Saved data entries

▼

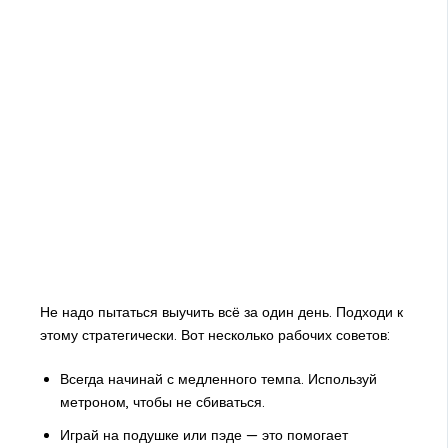
Не надо пытаться выучить всё за один день. Подходи к
этому стратегически. Вот несколько рабочих советов:
Всегда начинай с медленного темпа. Используй
метроном, чтобы не сбиваться.
Играй на подушке или пэде — это помогает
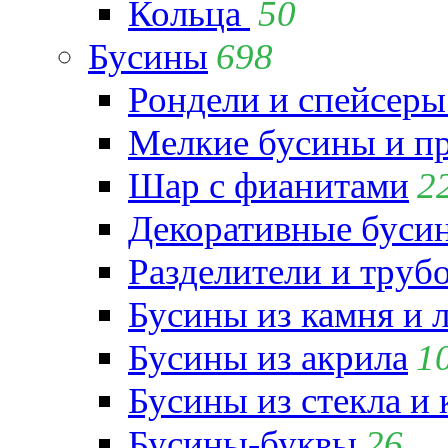
Кольца
50
Бусины
698
Рондели и спейсеры
Мелкие бусины и п
Шар с фианитами
2
Декоративные бусин
Разделители и труб
Бусины из камня и 
Бусины из акрила
1
Бусины из стекла и
Бусины-буквы
26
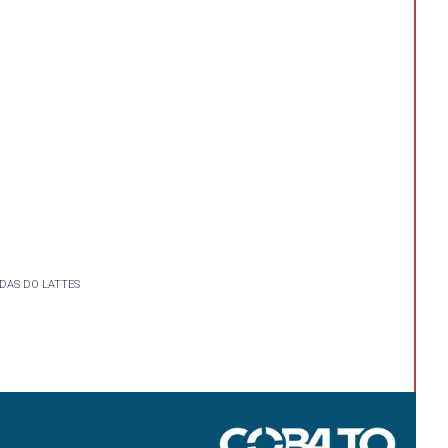
DAS DO LATTES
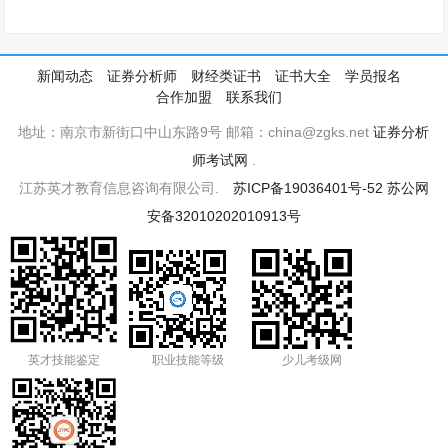
新闻动态
证券分析师
财经类证书
证书大全
学员报名
合作加盟
联系我们
地址：南京市新街口中山东路9号 邮箱：china@zgks.net
证券分析
师考试网
.
江苏英才教育信息咨询有限公司.
苏ICP备19036401号-52
苏公网
安备32010202010913号
英才技能鉴定
职业技能等级
少儿考级网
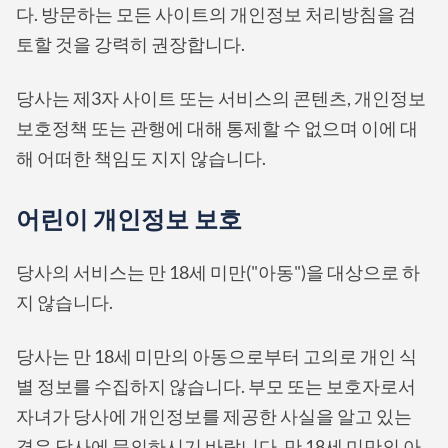
다. 방문하는 모든 사이트의 개인정보 처리방침을 검
토할 것을 강력히 권장합니다.
당사는 제3자 사이트 또는 서비스의 콘텐츠, 개인정보
보호정책 또는 관행에 대해 통제할 수 없으며 이에 대
해 어떠한 책임도 지지 않습니다.
어린이 개인정보 보호
당사의 서비스는 만 18세 미만("아동")을 대상으로 하
지 않습니다.
당사는 만 18세 미만의 아동으로부터 고의로 개인 식
별 정보를 수집하지 않습니다. 부모 또는 보호자로서
자녀가 당사에 개인정보를 제공한 사실을 알고 있는
경우 당사에 문의하시기 바랍니다. 만 18세 미만의 아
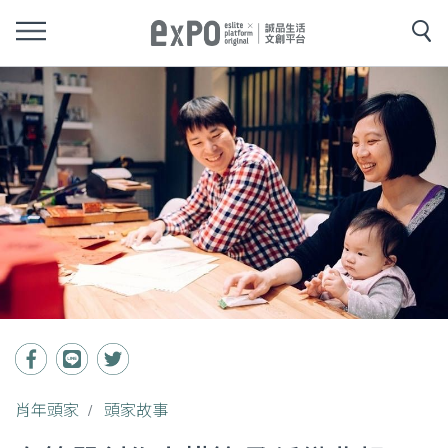
肖年頭家
頭家故事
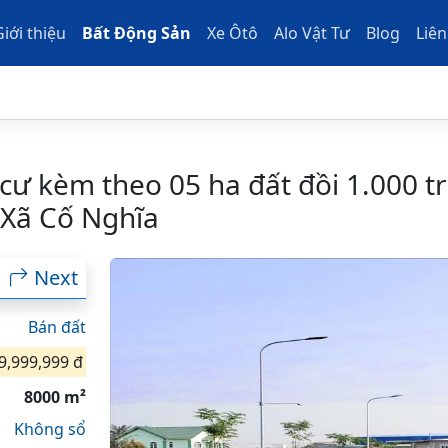
Giới thiệu
Bất Động Sản
Xe Ôtô
Alo Vật Tư
Blog
Liên
cư kèm theo 05 ha đất đồi 1.000 t
 Xã Cố Nghĩa
Next
Bán đất
9,999,999 đ
8000 m²
Không sổ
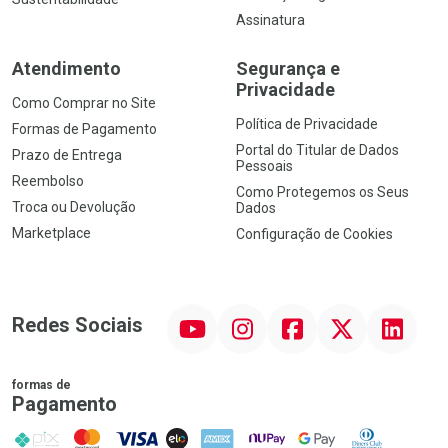
Assinatura
Atendimento
Segurança e
Privacidade
Como Comprar no Site
Política de Privacidade
Formas de Pagamento
Portal do Titular de Dados
Prazo de Entrega
Pessoais
Reembolso
Como Protegemos os Seus
Troca ou Devolução
Dados
Marketplace
Configuração de Cookies
YouTube
Instagram
Facebook
Twitter
Linkedin
Redes Sociais
formas de
Pagamento
PIX
MasterCard
VISA
ELO
AMEX
NuPay
Google Pay
Diners Club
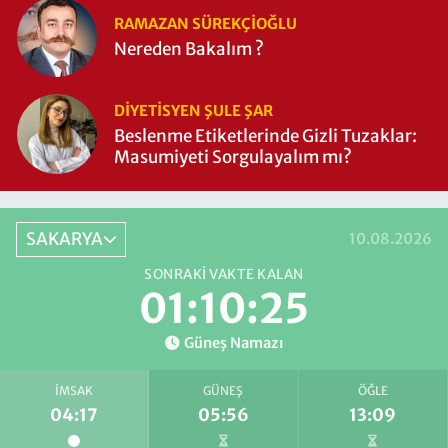
RAMAZAN SÜREKÇIOĞLU
Nereden Bakalım ?
DIYETISYEN ŞULE ŞAR
Beslenme Etiketlerinde Gizli Tuzaklar:
Masumiyeti Sorgulayalım mı?
SAKARYA
10.08.2026
SONRAKI VAKTE KALAN
01:10:24
Güneş Namazı
İMSAK
GÜNEŞ
ÖĞLE
04:17
05:56
13:09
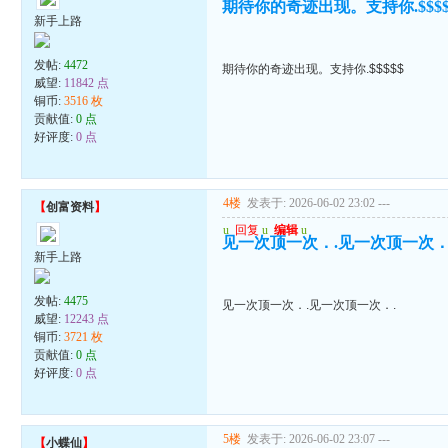
期待你的奇迹出现。支持你.$$$$
新手上路
发帖:
4472
期待你的奇迹出现。支持你.$$$$$
威望:
11842 点
铜币:
3516 枚
贡献值:
0 点
好评度:
0 点
4楼
发表于: 2026-06-02 23:02
---
【
创富资料
】
u
回复
u
编辑
u
见一次顶一次．.见一次顶一次．
新手上路
发帖:
4475
见一次顶一次．.见一次顶一次．.
威望:
12243 点
铜币:
3721 枚
贡献值:
0 点
好评度:
0 点
5楼
发表于: 2026-06-02 23:07
---
【
小蝶仙
】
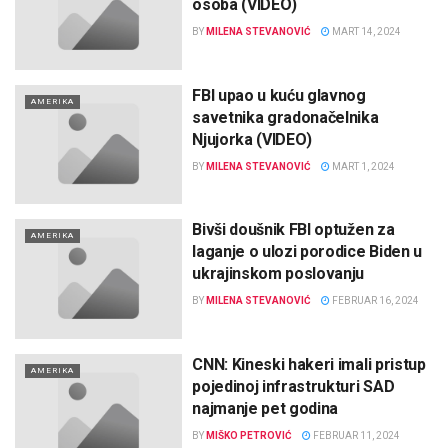
osoba (VIDEO)
BY
MILENA STEVANOVIĆ
MART 14, 2024
FBI upao u kuću glavnog
AMERIKA
savetnika gradonačelnika
Njujorka (VIDEO)
BY
MILENA STEVANOVIĆ
MART 1, 2024
Bivši doušnik FBI optužen za
AMERIKA
laganje o ulozi porodice Biden u
ukrajinskom poslovanju
BY
MILENA STEVANOVIĆ
FEBRUAR 16, 2024
CNN: Kineski hakeri imali pristup
AMERIKA
pojedinoj infrastrukturi SAD
najmanje pet godina
BY
MIŠKO PETROVIĆ
FEBRUAR 11, 2024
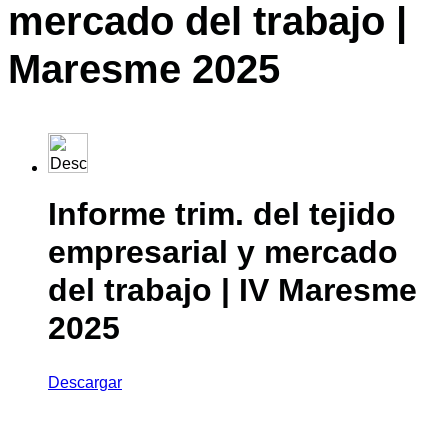
mercado del trabajo |
Maresme 2025
Informe trim. del tejido
empresarial y mercado
del trabajo | IV Maresme
2025
Descargar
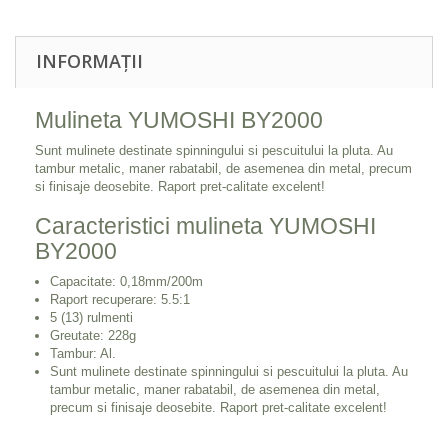
INFORMAȚII
Mulineta YUMOSHI BY2000
Sunt mulinete destinate spinningului si pescuitului la pluta. Au
tambur metalic, maner rabatabil, de asemenea din metal, precum
si finisaje deosebite. Raport pret-calitate excelent!
Caracteristici mulineta YUMOSHI
BY2000
Capacitate: 0,18mm/200m
Raport recuperare: 5.5:1
5 (13) rulmenti
Greutate: 228g
Tambur: Al.
Sunt mulinete destinate spinningului si pescuitului la pluta. Au
tambur metalic, maner rabatabil, de asemenea din metal,
precum si finisaje deosebite. Raport pret-calitate excelent!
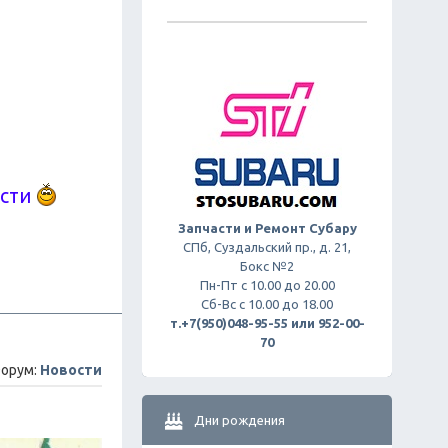
ости
Запчасти и Ремонт Субару
СПб, Суздальский пр., д. 21,
Бокс №2
Пн-Пт с 10.00 до 20.00
Сб-Вс с 10.00 до 18.00
т.+7(950)048-95-55 или 952-00-
70
орум:
Новости
Дни рождения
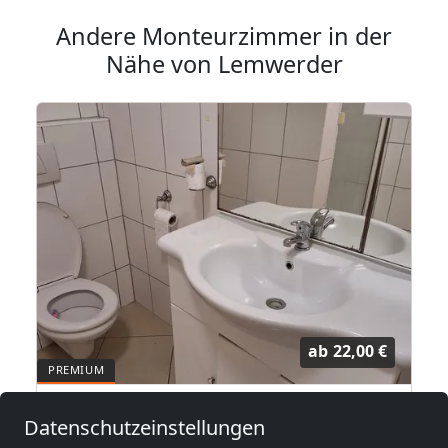
Andere Monteurzimmer in der
Nähe von Lemwerder
ab
22,00 €
Monteurezimmer Vermietung Apartsments Wohnungen häuser
Datenschutzeinstellungen
27809 lemwerder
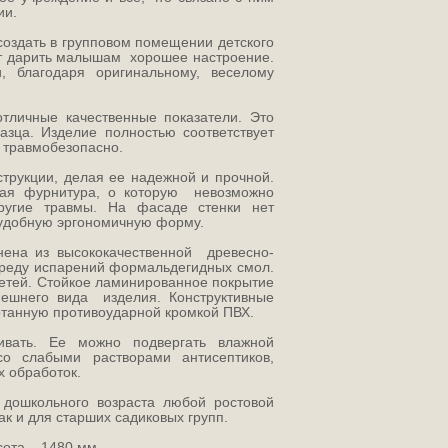
ии.
создать в групповом помещении детского
ет дарить малышам хорошее настроение.
, благодаря оригинальному, веселому
тличные качественные показатели. Это
зца. Изделие полностью соответствует
 травмобезопасно.
трукции, делая ее надежной и прочной.
нная фурнитура, о которую невозможно
другие травмы. На фасаде стенки нет
удобную эргономичную форму.
ена из высококачественной древесно-
реду испарений формальдегидных смол.
детей. Стойкое ламинированное покрытие
нешнего вида изделия. Конструктивные
отанную противоударной кромкой ПВХ.
ивать. Ее можно подвергать влажной
со слабыми растворами антисептиков,
х обработок.
 дошкольного возраста любой ростовой
ак и для старших садиковых групп.
сота – 1480 мм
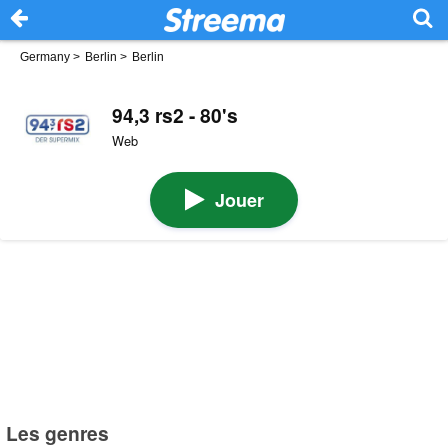
Germany
>
Berlin
>
Berlin
94,3 rs2 - 80's
Web
Jouer
Les genres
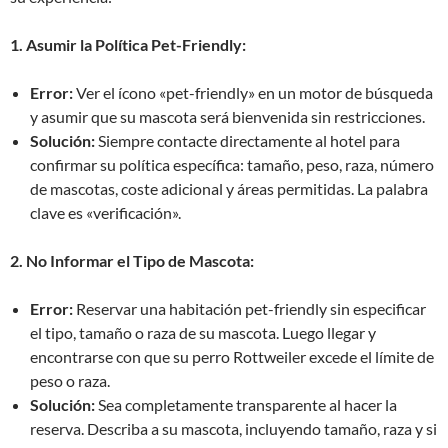
1. Asumir la Política Pet-Friendly:
Error:
Ver el ícono «pet-friendly» en un motor de búsqueda
y asumir que su mascota será bienvenida sin restricciones.
Solución:
Siempre contacte directamente al hotel para
confirmar su política específica: tamaño, peso, raza, número
de mascotas, coste adicional y áreas permitidas. La palabra
clave es «verificación».
2. No Informar el Tipo de Mascota:
Error:
Reservar una habitación pet-friendly sin especificar
el tipo, tamaño o raza de su mascota. Luego llegar y
encontrarse con que su perro Rottweiler excede el límite de
peso o raza.
Solución:
Sea completamente transparente al hacer la
reserva. Describa a su mascota, incluyendo tamaño, raza y si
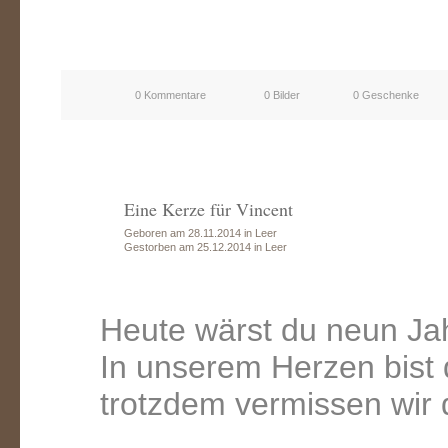
0 Kommentare
0 Bilder
0 Geschenke
Eine Kerze für Vincent
Geboren am 28.11.2014 in Leer
Gestorben am 25.12.2014 in Leer
Heute wärst du neun Jah
In unserem Herzen bist
trotzdem vermissen wir 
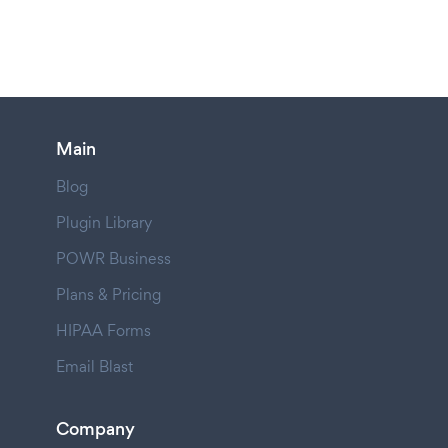
Main
Blog
Plugin Library
POWR Business
Plans & Pricing
HIPAA Forms
Email Blast
Company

▲

For each line of the data that includes the word "Raport", return a copy of it.

si finisaje deosebite. Raport pret-calitate excelent!
Raport recuperare: 5.5:1
precum si finisaje deosebite. Raport pret-calitate excelent!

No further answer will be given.